Your New Money Mindset: Create a Healthy Relationship With Money

Brad Hewitt & James Moline, Tyndale House Publishers


I don’t read very many books on money.  By and large, there aren’t too many secrets (at least in my opinion) on dealing with your money unless you have a ton of it to begin with.  However these were being given away by our local Thrivent chapter a few months ago and our congregational president passed on a copy to me.

The premise of the book is simple – we need to have grateful and generous hearts in order to shift our relationship with money from always wanting and needing more of it for personal gratification, and to be a blessing to others.  It’s not a complicated mindset, and sounds vaguely Biblical so it ought to be a good sell.  There is an online survey that you take as part of reading the book, and the book is really just an explication of the various survey questions and exhortation to not be so consumeristic and self-centered.

The sad thing is that Christians need to be reminded of this.  We need to be reminded that life does not consist of buying and selling, but rather of contentment in Christ expressed as love for God and love for neighbor.  If we’re always worried about the next and the biggest and the  better, we are likely being exploited for the benefit of others and this hardly counts as love for either God or neighbor.

All well and good.

However, what I find painfully ironic, is that one of the co-authors is the CEO of Thrivent financial, formerly a fraternal organization specifically providing financial services and investments to Lutherans.  However 2-3 years ago the company called for a member vote on whether to expand their services beyond the Lutheran fold, in order to provide bigger and better services to a broader range of people.  I voted against this, incidentally, but the measure carried.  What has resulted has been generally less than pleasing as Lutheran stake-holders.  The company was embroiled in some rather unsightly revelations about funding of pro-abortion non-profit organizations,  which ultimately resulted in funds being denied to both pro-life and pro-abortion organizations, to the deep anger of many Thrivent members.

In other words, Thrivent as an organization (and I’m not sure if this happened under Hewitt’s watch or not) did exactly what Hewitt advises individual Christians not to do in this book – it succumbed to the desire to get bigger for the sake of being bigger.  No mention was made of financial difficulties pushing for the expansion of Thrivent services, it was just an opportunity to get bigger, and isn’t bigger always better?

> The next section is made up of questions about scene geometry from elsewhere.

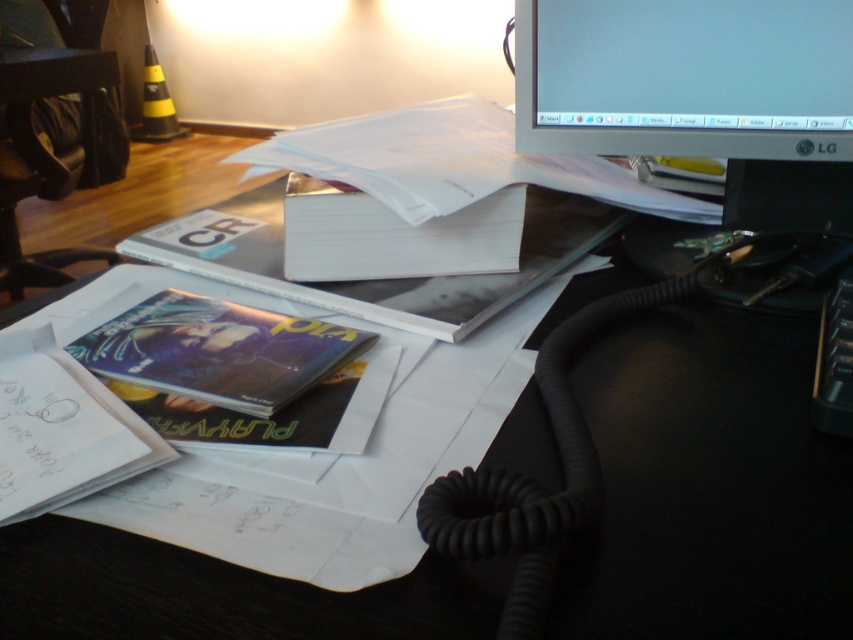
You are organizing the desk and want to place both the matte black monitor at upper right and the matte plastic book at lower left on a shelf. The shelf has a height limit of 20 cm. Can both items fit vertically on the shelf without exceeding the height limit?

The matte black monitor at upper right has a larger size compared to matte plastic book at lower left. However, the exact heights of both items are not provided in the description. Therefore, it is uncertain if they can fit vertically on the shelf with the 20 cm height limit.

You are organizing the desk and want to place both the matte black monitor at upper right and the metallic glossy book at center on a shelf. Which item should you place first to ensure they both fit side by side?

The metallic glossy book at center is narrower than the matte black monitor at upper right. Place the metallic glossy book at center first, then the matte black monitor at upper right to accommodate their widths.

You need to place both the metallic glossy book at center and the matte plastic book at lower left into a storage box that can only accommodate the narrower of the two. Which book should you choose?

The matte plastic book at lower left should be chosen because it is narrower than the metallic glossy book at center, making it suitable for the storage box designed for the narrower item.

No, it isn’t.  I argued that then.  Hewitt argues it now in his book while conveniently ignoring the corporate extension of that same philosophy.  I find that problematic.

The other thing I find problematic is that the book itself blithely touts certain societal expectations and norms that have huge financial impacts on families for decades.  Namely, Hewitt never questions the wisdom of parents being saddled with the cost of their children’s college educations, or with kids taking out massive loans to attend good schools.  In fact, more than once in the book graduating from a good school is cited as evidence of your reliability of judgment.

If there’s an area of personal finances that probably deserves some long, hard looks and some counter-cultural advice from Christian financial folks, college would seem to be at the top of the list.  But it isn’t here.  I’m sure it can be reasonably argued that the book aims more at heart issues than practical ones, but I still think they missed an opportunity to provide some really good, practical advice in favor of fairly generic Biblical citations.